After not exercising for a month and a half, Ross says the hardest thing was getting used to the initial soreness. However, each morning, despite how sore he was, Ross would get in his workout in his garage. Making his comeback one day at a time, eventually, he started feeling better. Emotionally and mentally, he gradually eased into a better state.

“Being with my wife and my son, they began to see that I was more positive - things were more positive in our house and not so much sadness,” Ross says.

It has now been just a few months since Ross got back into working out and eating healthy again, and he has already lost seven pounds. He says he has no specific desire for six-pack abs, only that he wants “to be healthy and stay healthy for my wife and son, and any future children that we may have.”

And he wants others to understand perhaps his greatest lesson he’s learned in the trials he’s faced over the past six months as a father: Use the time you’ve been given to do something with it.

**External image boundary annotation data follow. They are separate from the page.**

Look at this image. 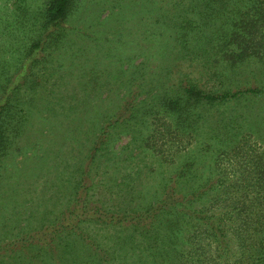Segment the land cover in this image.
Returning <instances> with one entry per match:
<instances>
[{
	"label": "rangeland",
	"instance_id": "obj_1",
	"mask_svg": "<svg viewBox=\"0 0 264 264\" xmlns=\"http://www.w3.org/2000/svg\"><path fill=\"white\" fill-rule=\"evenodd\" d=\"M174 1L73 0L63 26L66 36L50 45L43 27L48 0H0V62L8 66L7 86L20 85L16 93L25 113L22 133L0 158V264H103L77 233L53 230L61 221L75 220L68 213L59 216L72 206L76 180L84 172L96 202L92 205L98 207L137 210L161 197L162 182L174 174L180 155L173 160L154 155L138 139L149 133L148 125L136 135L128 125H120L111 131L109 150L94 160L88 157L104 118L117 112L132 90L139 91L138 102L144 100L139 105L148 106L154 95L186 73L207 88L223 84L232 91L264 89V51L234 65L219 63L217 68H208L212 61L203 65L208 52L203 61L177 60L170 22L166 29L162 20L153 21L163 11L170 14ZM38 42L40 46L28 55L26 50ZM196 111L198 133L210 147L200 151L195 144L200 138L195 136L198 167L194 171L208 172L211 166L215 170L216 146L230 148L244 134L264 152V93L241 95L214 106L203 104ZM180 189L187 191L186 182ZM189 222L186 225L185 220L181 229L185 250L193 221ZM223 224L233 236L235 221L223 220ZM78 225L89 242L95 240L102 247L118 250L126 241L135 245L129 238L131 227L83 218ZM136 232L132 237L138 236ZM52 236L58 242L49 249L43 244ZM62 248L65 253L60 256ZM126 249L132 250L128 244ZM148 259L147 251H128L106 264H151ZM162 264L179 263L170 259Z\"/></svg>",
	"mask_w": 264,
	"mask_h": 264
},
{
	"label": "trees",
	"instance_id": "obj_2",
	"mask_svg": "<svg viewBox=\"0 0 264 264\" xmlns=\"http://www.w3.org/2000/svg\"><path fill=\"white\" fill-rule=\"evenodd\" d=\"M72 3L73 0H48L43 27L44 38L50 45L52 41L61 42L66 36L63 26L71 15ZM172 5L170 14L163 11L153 21L158 24L162 20L166 29L170 22L171 34L174 31L170 37L175 43L171 47L177 49V60L203 61L202 56L208 52L204 57L208 62L203 65L212 61L214 65L208 68H217L219 63L234 65L264 51V0H175ZM1 34L14 37L11 32L1 31ZM39 46V42L33 44L31 52L26 50L27 54ZM7 68V64L0 62V158L22 133L24 123L23 102L16 93L20 85L10 86V81L7 86L9 78L4 72ZM220 85L223 84L207 88L208 85L200 84L189 73L180 74L176 83L154 95L148 106H140L144 100L138 102L139 91L132 90L117 112L104 118L88 157L94 160L103 150L108 151V142L113 140L111 131L120 125H128L135 135L148 125L149 133L143 138L137 136L138 139L156 156L173 160L179 154L178 167L173 175L164 178L161 197L130 211L92 205L96 202L90 197L91 184H87L82 171L76 180L78 190L72 206L59 216L68 213L74 215L75 220L67 224L61 221L53 225V230L57 233L70 229L77 233L88 241L86 244L103 264L109 263L114 256H127L128 251L142 254L147 251L151 264H162L170 259L179 264H264V152L260 145L244 134L230 148L223 144L216 146L213 153L215 161L218 160L213 170L215 176H212V166L208 172L194 171L198 167L194 149L198 145L199 150L210 147L204 145L202 133H198L196 109L203 104H222L245 94L264 93V89L258 87L232 91ZM195 136L200 138L195 143L197 146ZM184 182L186 192L180 189ZM81 218L131 227L138 235L129 236L135 245L126 241L115 250L112 246L102 247L95 240L89 242L90 238L78 225ZM185 220L186 225L193 221L186 236V250L182 246L184 240H180ZM223 220L235 221L233 236L227 234L229 230ZM56 242L58 238L52 236L43 245L53 249ZM126 244L132 250H127ZM61 251L57 253L60 256L65 248ZM157 259L161 261L156 263Z\"/></svg>",
	"mask_w": 264,
	"mask_h": 264
}]
</instances>
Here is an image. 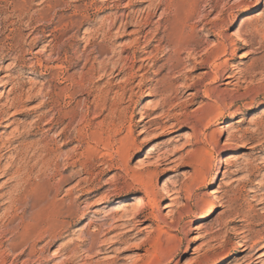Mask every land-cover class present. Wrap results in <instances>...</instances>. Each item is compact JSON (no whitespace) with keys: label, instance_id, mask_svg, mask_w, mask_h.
Returning a JSON list of instances; mask_svg holds the SVG:
<instances>
[{"label":"rangeland","instance_id":"1","mask_svg":"<svg viewBox=\"0 0 264 264\" xmlns=\"http://www.w3.org/2000/svg\"><path fill=\"white\" fill-rule=\"evenodd\" d=\"M2 109L0 264L264 263V0H0Z\"/></svg>","mask_w":264,"mask_h":264},{"label":"bare ground","instance_id":"2","mask_svg":"<svg viewBox=\"0 0 264 264\" xmlns=\"http://www.w3.org/2000/svg\"><path fill=\"white\" fill-rule=\"evenodd\" d=\"M246 12L247 11H249V9H246L245 10ZM142 17V16H141ZM141 17H140V19H141ZM143 18V17H142ZM138 19V18H137ZM143 20H145V19H143ZM140 21V20H139ZM138 21V22H139ZM232 23H234V22H232ZM139 24H140V22H139ZM138 26V25H137ZM145 26V25H144ZM190 26V25H189ZM192 26V25H191ZM192 28V27H191ZM179 29V28H178ZM192 30H193V28H192ZM144 30L142 29V27L140 26L139 27V29H138V32H140V33H142ZM75 35V34H74ZM51 37H53V36H51ZM179 43V42H178ZM178 45V44H177ZM221 45V44H220ZM179 46V45H178ZM178 48V47H177ZM223 48V47H222ZM221 52H223V51H221ZM226 52V48H225V50H224V53ZM223 53V54H224ZM188 57H190V56H188ZM88 58V57H87ZM86 58V59H87ZM85 59V61H87ZM89 59H91V58H89ZM219 63V62H218ZM226 63V60L225 61H223L221 64H216V65H214L215 67H220L221 65H224ZM117 65V64H116ZM115 65V66H116ZM57 67V66H56ZM61 68V67H60ZM126 70V69H125ZM131 71V70H130ZM123 72V71H122ZM216 72V71H215ZM127 74V73H126ZM131 75V74H130ZM128 77H129V75H128ZM132 77H133V75H132ZM220 77L221 76H219V73H215V75H214V77H213V80L214 81H217L218 79H220ZM232 76L230 75V76H228L227 78H231ZM205 94H206V92H205ZM207 97L209 96L208 94L206 95ZM10 104V103H9ZM39 106V105H38ZM13 107V104H12V102H11V104L9 105V109H11ZM109 109V108H108ZM4 112H6V111H3V109L2 110H0V117H2L3 116V114H4ZM40 115H42V114H40ZM143 116V115H142ZM38 117V116H37ZM41 117H43V116H41ZM144 117V116H143ZM39 118V117H38ZM63 119V118H62ZM65 119V118H64ZM144 119V118H143ZM142 120V119H141ZM49 121V120H48ZM58 122V121H57ZM62 122V121H61ZM64 130V129H63ZM141 132H144L143 130L141 131ZM64 134V133H63ZM62 135V134H61ZM64 136H65V134H64ZM63 136V137H64ZM189 136V135H188ZM141 183V182H140ZM144 184V183H143ZM145 185V184H144ZM149 186H150V184H149ZM138 200V202H139V204L141 205V206H143L144 204H146V200H144V198L143 199H137ZM212 210H213V208H209L208 210H207V213H206V215L203 217V218H207L208 216H209V214L212 212ZM133 215H134V213H133ZM134 217V216H133ZM139 217H140V215L138 214V212H135V218H137V221H141L140 219H139ZM155 218H157V217H155V215H153V214H151V219H155ZM200 218H202V217H199L198 218V220L200 219ZM146 219H147V217H146ZM156 220V219H155ZM151 221H153V220H151ZM113 228H114V226L113 227H111L110 229H108L109 231L108 232H110V231H112L113 230ZM107 232V233H108ZM106 233V232H105ZM4 234V233H3ZM1 236V235H0ZM56 236V235H55ZM94 237V236H93ZM246 237V236H245ZM240 238V237H239ZM241 238H243V237H241ZM95 239H96V237H95ZM239 240V239H238ZM244 241H245V239H244ZM243 241V239H240V242H238L237 243V245H236V249H239V248H241V247H245V245H246V241L244 242ZM1 242V241H0ZM94 242H96V241H94ZM142 242H144V241H142ZM1 244V243H0ZM141 244H144V243H141ZM93 245V244H92ZM91 245V246H92ZM95 245V244H94ZM90 246V247H91ZM263 247V246H262ZM243 249V248H242ZM245 249V248H244ZM5 251V250H4ZM91 251V250H90ZM228 256L229 255H223L218 261H216L214 264H223V263H225V262H227L228 261ZM256 258H258V257H256ZM247 259V258H246ZM250 260H251V258H250ZM2 261V260H1ZM244 261V260H243ZM248 261V260H247ZM253 262V261H252ZM255 263V262H254ZM248 264V263H247ZM251 264V263H250ZM264 264V263H263Z\"/></svg>","mask_w":264,"mask_h":264}]
</instances>
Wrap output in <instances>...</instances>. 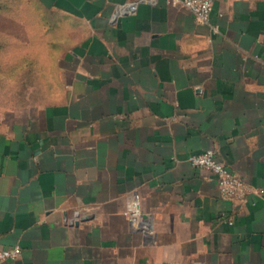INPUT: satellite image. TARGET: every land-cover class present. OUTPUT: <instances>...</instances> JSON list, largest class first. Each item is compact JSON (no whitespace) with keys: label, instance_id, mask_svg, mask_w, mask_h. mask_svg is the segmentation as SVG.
<instances>
[{"label":"crops","instance_id":"1","mask_svg":"<svg viewBox=\"0 0 264 264\" xmlns=\"http://www.w3.org/2000/svg\"><path fill=\"white\" fill-rule=\"evenodd\" d=\"M130 1L0 8L40 11L59 76L0 109V247L23 248L2 264H264V0L208 22ZM206 148L238 193L192 164Z\"/></svg>","mask_w":264,"mask_h":264},{"label":"rangeland","instance_id":"2","mask_svg":"<svg viewBox=\"0 0 264 264\" xmlns=\"http://www.w3.org/2000/svg\"><path fill=\"white\" fill-rule=\"evenodd\" d=\"M28 1L0 0V8H8L11 4L20 8ZM26 13L30 16L26 17ZM41 17L40 11L0 9L1 110L23 104L24 100L40 99L47 92L42 86L47 84L51 88L58 80L55 60L47 59L45 66L46 54L37 36L40 28L34 21ZM28 18L29 25L25 23Z\"/></svg>","mask_w":264,"mask_h":264},{"label":"built area","instance_id":"3","mask_svg":"<svg viewBox=\"0 0 264 264\" xmlns=\"http://www.w3.org/2000/svg\"><path fill=\"white\" fill-rule=\"evenodd\" d=\"M141 0L128 2L130 11H135ZM216 0H181L182 6L191 11L200 21L208 22L211 18ZM193 165L205 168L213 173L220 185V188L228 195H234L244 186V180L233 169H231L216 153L213 148H206L201 152L190 156ZM135 220L141 215L138 200L132 205L131 210ZM23 253L20 244L0 247V264L7 260L19 258Z\"/></svg>","mask_w":264,"mask_h":264}]
</instances>
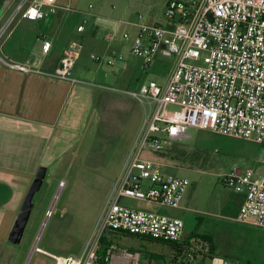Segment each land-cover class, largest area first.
I'll list each match as a JSON object with an SVG mask.
<instances>
[{
	"label": "built area",
	"instance_id": "obj_1",
	"mask_svg": "<svg viewBox=\"0 0 264 264\" xmlns=\"http://www.w3.org/2000/svg\"><path fill=\"white\" fill-rule=\"evenodd\" d=\"M55 0H15L0 17V43L18 19L40 20ZM141 18V14H138ZM164 24L132 23L130 53L150 65L157 56H174L175 62L162 84L150 79L136 90L126 91L138 102L153 105L144 119L140 137L131 148L104 206L101 228L162 242L179 241L184 220L155 211L125 205L123 197L179 208L190 185L186 177L164 172V164L144 158V150L164 151L170 144L190 136L189 128L254 141L264 146V0H167ZM87 19L77 27L84 29ZM110 37V35L108 36ZM122 37L129 39L128 33ZM50 40L42 38V53ZM73 44L63 52L49 75L70 82L78 55ZM96 61L102 56L91 55ZM0 61L20 71H33L27 62ZM112 64L111 59H106ZM41 72L40 70H36ZM177 108L167 110L165 105ZM223 181L243 194L236 220L264 228V176L252 168L233 165L222 174ZM98 239L87 253L64 256L47 253L53 264H98ZM110 245L104 264L112 261ZM135 262L134 252L121 251ZM205 264H228L214 256Z\"/></svg>",
	"mask_w": 264,
	"mask_h": 264
},
{
	"label": "rangeland",
	"instance_id": "obj_2",
	"mask_svg": "<svg viewBox=\"0 0 264 264\" xmlns=\"http://www.w3.org/2000/svg\"><path fill=\"white\" fill-rule=\"evenodd\" d=\"M166 2L167 0H104L105 7L109 10L107 18L112 22V26H115L120 18L136 23L164 21ZM124 4L127 5L125 14L117 11V8ZM138 14H141V18ZM110 32L98 35L100 40L104 38L106 41L102 40L103 46L113 44L116 47L111 56L99 54L102 56L101 61H113L114 65L101 64L105 65L103 67L109 72L134 61L129 46H123V40H127L122 37V33L133 36L126 30L125 24H121L117 33L108 41L106 36ZM174 62V56H157L146 68L136 65L141 74L138 78L164 83ZM114 81V86L125 88V81L119 78ZM115 94L123 95L117 92ZM131 101L130 97L112 100L114 110L106 129L118 130L122 127L117 137L113 138L108 130L100 128L95 132L94 127L92 131L88 126L80 135L81 138L66 148L55 164L48 165L42 187L33 198L34 206L20 243L12 244L8 240L11 225H8L6 217L1 219L3 213H0V264H53L47 253L79 256L81 253H87L101 236L116 247L112 258L115 263L128 264L132 261L121 254L122 250H127L135 253L137 264H151L156 260L169 264L172 250L168 244L111 230L97 234V230L101 228L105 203L119 175L118 171L116 172L119 161L125 156V159L127 158L139 139L143 123L141 118L147 117L152 107V104L147 102L135 104L131 117L125 120L121 113L131 106ZM165 108L174 110L177 107L166 104ZM137 124L139 128L134 135ZM188 133L189 137L178 142L183 145L181 147L190 150L194 143L209 144V148L201 152L204 158L201 157L197 165L157 160L156 155L147 150L142 153L144 158L161 161L165 173L188 179L190 185L181 202L183 208H170L143 200H133L132 205L121 202L135 208L181 217L184 220V232L179 241L190 237L194 250H201L209 255L207 249L211 245L215 252L212 257H222L228 264H264V228L235 221L230 218L232 215L225 212L224 209L234 196V191L224 183L222 177L233 165L245 167L250 164L251 161H248L245 155L236 153H254L259 145L203 129L189 128ZM126 201L130 203V199ZM193 231L194 236L191 234ZM34 244L42 251L33 249ZM158 255L162 257L159 258ZM206 257L203 258L202 264L208 261L209 258ZM195 258L192 263L198 262L200 257Z\"/></svg>",
	"mask_w": 264,
	"mask_h": 264
},
{
	"label": "crops",
	"instance_id": "obj_3",
	"mask_svg": "<svg viewBox=\"0 0 264 264\" xmlns=\"http://www.w3.org/2000/svg\"><path fill=\"white\" fill-rule=\"evenodd\" d=\"M14 1L11 0L9 5ZM2 2L3 0H0L1 4ZM44 9L47 15L43 19H18L0 43L2 58L10 63L27 62L34 69L24 72L0 61V213H3L2 220L6 217L8 225H12L38 167L44 165L48 168V165L55 164L62 152L74 145L88 126L91 130L94 127L95 132L100 128L108 130L106 125L110 122L111 112L114 110V98L130 97L131 106L121 113V116L126 117L125 120L129 119L135 104L141 102L126 91L136 90L146 81L138 78L141 74L135 67L146 66L132 54L134 61L129 65L118 66L110 72L103 67L108 65L106 61H96L91 57L99 54L105 57L113 55L116 47L113 44L104 47L101 44L104 38L100 40L98 35L110 32L114 27L106 36L110 41L123 24L120 21H134L120 18L115 26H112V22L107 18L109 10L105 7L104 0H55L53 6H46ZM117 11L125 14L127 5L118 7ZM83 19H87V22L84 29L78 31L77 27ZM132 23L124 24L126 30L134 35L137 27ZM148 23L164 24L165 20H152ZM42 38L51 42L50 49L45 54L42 53ZM126 40H123V46L128 48L131 37ZM73 44L79 49L72 67V76L78 82L49 75L65 49ZM116 78L122 81L128 78L125 88L112 84ZM115 92L123 95H117ZM143 118L146 116L141 118L144 121ZM121 128L107 132L114 138L121 133ZM137 128L138 124L134 135ZM258 145L254 153L240 151L236 154L245 155L247 160L251 161L250 164L252 163L246 164L245 167L252 168L255 175L264 176V157L260 155L264 146ZM125 157L119 161L116 172L120 173ZM243 197L242 193L234 191V196L224 209L235 221ZM126 199H130V203ZM133 200L137 201L128 197L121 199L129 205L133 204ZM182 208L180 206L177 209Z\"/></svg>",
	"mask_w": 264,
	"mask_h": 264
},
{
	"label": "trees",
	"instance_id": "obj_4",
	"mask_svg": "<svg viewBox=\"0 0 264 264\" xmlns=\"http://www.w3.org/2000/svg\"><path fill=\"white\" fill-rule=\"evenodd\" d=\"M2 1V0H1ZM1 4V3H0ZM179 141L173 142L170 144L164 151L161 152H154L156 155L155 158L157 160H170V161H175V162H181V163H186L189 165H197L199 160L204 158L202 153L204 150L209 148V144L206 142L200 143H194L193 146L191 147L192 149H185L181 143H178ZM202 152V153H201ZM201 153V155H200ZM202 157V158H201ZM192 236H194L195 232L193 231ZM146 238V237H142ZM190 238V237H189ZM187 238L182 241H174V242H163L165 244H168L172 250V256L169 264H202L204 261V257L207 256L206 258H211L213 255H215V252L213 251V246H209L207 249V252L209 255H206L203 251L201 250H194L192 247V243L190 242V239ZM150 239V238H148ZM155 240V239H151ZM158 241V240H155ZM162 242V241H159ZM110 246V242L106 240L103 236H101L98 240V244L96 247V255H97V262L98 264H104V257L106 254L107 249ZM196 256L200 257L198 262L192 263V260H195ZM157 257H162V256H157ZM152 258V257H151Z\"/></svg>",
	"mask_w": 264,
	"mask_h": 264
},
{
	"label": "water",
	"instance_id": "obj_5",
	"mask_svg": "<svg viewBox=\"0 0 264 264\" xmlns=\"http://www.w3.org/2000/svg\"><path fill=\"white\" fill-rule=\"evenodd\" d=\"M11 0H3L1 6H0V17L4 13V11L9 6ZM260 155L264 157V148L261 149ZM47 167L44 165H41L38 167V169L35 172L34 178L32 179L24 198L21 202V205L19 207V211L11 225V228L9 230V233L7 235L8 240L12 244H18L21 242V239L24 234L25 227L28 223V220L31 215V211L34 206L33 198L42 187L44 178L46 176ZM51 209V207H50ZM45 223V222H44ZM43 223V224H44ZM33 249H36L37 251H40L36 244H34ZM151 264H162L161 260L153 261Z\"/></svg>",
	"mask_w": 264,
	"mask_h": 264
},
{
	"label": "bare ground",
	"instance_id": "obj_6",
	"mask_svg": "<svg viewBox=\"0 0 264 264\" xmlns=\"http://www.w3.org/2000/svg\"><path fill=\"white\" fill-rule=\"evenodd\" d=\"M40 251H42V249L38 248Z\"/></svg>",
	"mask_w": 264,
	"mask_h": 264
}]
</instances>
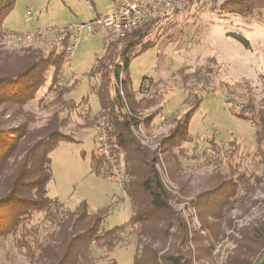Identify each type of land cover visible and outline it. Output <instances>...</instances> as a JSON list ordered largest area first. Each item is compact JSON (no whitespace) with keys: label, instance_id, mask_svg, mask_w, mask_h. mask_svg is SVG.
Returning <instances> with one entry per match:
<instances>
[{"label":"rangeland","instance_id":"1","mask_svg":"<svg viewBox=\"0 0 264 264\" xmlns=\"http://www.w3.org/2000/svg\"><path fill=\"white\" fill-rule=\"evenodd\" d=\"M223 1L181 3L178 13L171 11L151 32L150 38L156 39L155 47L131 58L127 68L131 88L137 98L143 95L137 92L140 83L143 82L144 86L158 80L164 83L160 104L162 113L153 119L150 130L139 126L134 135L156 153L162 181L174 195L171 205L181 213L189 231L203 232L197 210L190 201L197 194L215 187L223 174L244 171L247 175L255 173L261 178L249 197L237 203L224 219L217 221V238H210L211 243L206 242L203 246L208 248L209 257L199 258L198 261L192 258L191 264H224L225 255L234 246L230 234L235 235L237 227L264 218V167L257 166L253 156L256 129L250 123L233 117L229 111V106L238 109L246 103L249 88L253 90L255 106L259 108L264 103L259 81L260 75L264 74V14L255 12L247 19L220 14L217 6ZM110 9V0H16L13 11L0 29L36 34L50 27L87 22ZM27 10L32 13L30 18L24 16ZM170 23L165 30L164 27ZM230 33L245 37L249 48L245 49L235 42ZM105 39L101 33L96 36L83 34L73 51L71 66L68 65L72 70L65 69L70 73L66 86L71 85L65 99L78 105L70 111L69 124L63 131L78 142H61L50 153L52 177L46 192L49 198L63 205L65 212L74 209L80 202H85L90 212L111 207L104 222V228L110 230L126 224L134 208L120 186V182L126 180L125 176L121 180L103 179L90 170V155L96 148L99 123L89 128L85 123L94 118L99 104L94 93L97 81L89 78L88 73L103 54ZM59 41V34L36 36L24 43L0 37V51L10 53L33 47L47 54L52 47L60 48ZM212 65L215 68L214 81L222 82L224 87L207 95L201 93L203 100L189 124L191 141L182 145L183 153L178 148L164 152L160 144L171 127V118L181 117L188 108L186 101L190 92L181 84L179 70L183 69L186 74L197 67ZM47 88L48 83L22 107L0 105V128L13 130L27 125L29 129H35L45 124L55 110V107L46 108L53 98V93ZM252 201L255 203L251 204ZM245 208L248 211L242 213ZM228 218L233 221L232 227H228ZM30 227L40 241L49 240L58 228L55 220L43 215H36ZM139 230V225L127 228L112 252L92 245L86 256L79 257L78 264H110L112 261L133 264L134 256L140 253L142 241L148 240ZM193 246L190 243L191 249ZM34 253L36 256L31 260L16 248L13 237L0 238V264H39L37 251Z\"/></svg>","mask_w":264,"mask_h":264},{"label":"trees","instance_id":"2","mask_svg":"<svg viewBox=\"0 0 264 264\" xmlns=\"http://www.w3.org/2000/svg\"><path fill=\"white\" fill-rule=\"evenodd\" d=\"M15 1L0 0V28L13 11ZM181 5L172 12L178 13ZM217 9L220 14L247 19L255 12L264 14V0H224ZM170 25L164 29L167 30ZM155 28L156 23L147 22L131 29L123 38H106L103 54L88 73L89 78L97 81L94 93L99 110L85 126L89 128L99 122L104 124L126 177L120 182L121 189L134 208L126 224L110 230L104 228V222L111 207L90 212L86 203L80 202L77 207L65 212L63 205L49 198L46 192L52 177L50 153L61 142H78L63 131L69 124L70 111L78 105L65 99L71 85L56 86L68 36L60 35V48L52 47L47 54L33 47L10 53L0 51V105L22 107L33 100L47 83V90L53 93L46 108L55 107V110L39 128L29 129L27 125L13 130L0 128V238L13 237L16 248L31 260L36 256L34 251H37L39 264H78L79 257L86 256L92 245L112 252L121 234L127 228L139 225V233L146 235L148 240L142 241L140 253L134 256L133 264H191L192 258L198 261L199 258L209 257L208 248L203 246L217 238V221L224 219L260 184L261 178L257 174L247 175L238 171L223 174L215 187L194 196L190 202L197 210L201 231H206L207 235L189 231L181 213L173 209L171 201L174 195L162 181L156 153L134 135L139 126L150 130L153 119L162 113L160 104L164 83L161 80L147 86L140 83L137 92L143 95L137 98L127 70L131 58L155 47L156 39L150 38ZM2 32L1 38L4 37ZM229 36L245 49L249 48L248 40L241 34L230 33ZM184 72L179 70L181 84L190 92L186 101L188 108L181 117L171 118V127L160 144L164 152L178 148L183 153L182 145L191 141L189 124L203 100L201 93L207 95L224 87L222 82L214 81L213 65ZM259 81L264 92V74L260 75ZM229 111L233 117L255 127L253 156L257 166L264 167V103L257 108L253 90L249 88L246 103L238 109L229 106ZM101 167H104V162L96 147L90 155V170L96 177H102ZM247 211L245 208L242 213ZM36 215L56 221L58 228L47 241H40L30 227ZM233 225L228 218V227ZM235 233L236 236H229L234 246L225 255L224 264H255L264 252V218L237 227ZM190 243L194 245L193 249Z\"/></svg>","mask_w":264,"mask_h":264},{"label":"built area","instance_id":"3","mask_svg":"<svg viewBox=\"0 0 264 264\" xmlns=\"http://www.w3.org/2000/svg\"><path fill=\"white\" fill-rule=\"evenodd\" d=\"M111 9L103 15H98L92 20L81 24L68 25L65 27H50L39 30L36 34L27 32L12 33L4 31L3 35L6 39L15 43H24L32 41L36 36L54 35L68 36L66 45L64 46V63L57 74L56 86L61 88L66 86L69 74L65 71L70 65L73 51L80 37L85 34L87 36H96L103 34L105 38L117 40L123 38L131 29L147 22L156 23L159 27L166 16L181 3L203 2L205 0H110ZM90 7V6H89ZM31 11L24 13L25 18H30ZM71 66V65H70ZM68 67L69 71L72 67ZM98 132L96 136V147L99 155L104 162V167L100 168V174L104 178L121 180L124 176L121 160L117 157L110 143L108 132L102 122L98 124Z\"/></svg>","mask_w":264,"mask_h":264},{"label":"water","instance_id":"4","mask_svg":"<svg viewBox=\"0 0 264 264\" xmlns=\"http://www.w3.org/2000/svg\"><path fill=\"white\" fill-rule=\"evenodd\" d=\"M264 263V252L258 257L255 264H263Z\"/></svg>","mask_w":264,"mask_h":264},{"label":"crops","instance_id":"5","mask_svg":"<svg viewBox=\"0 0 264 264\" xmlns=\"http://www.w3.org/2000/svg\"><path fill=\"white\" fill-rule=\"evenodd\" d=\"M5 31V30H4Z\"/></svg>","mask_w":264,"mask_h":264}]
</instances>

“Be aware of all that you have. We only have one life, and we have to make good choices with the life we’ve been given,” Ross says. “Trust in God, and make good choices now, because you never know when something could happen and you could be gone. Try to find something healthy to do. It doesn’t have to be the workouts that I do in my garage. Even if it’s going for a walk or jogging or biking or doing something active and fun, go and do something positive. And if you have children, put them first, and think about how you want them to see you. Know that they’re always watching us.

“Be thankful for what you have and count your blessings.”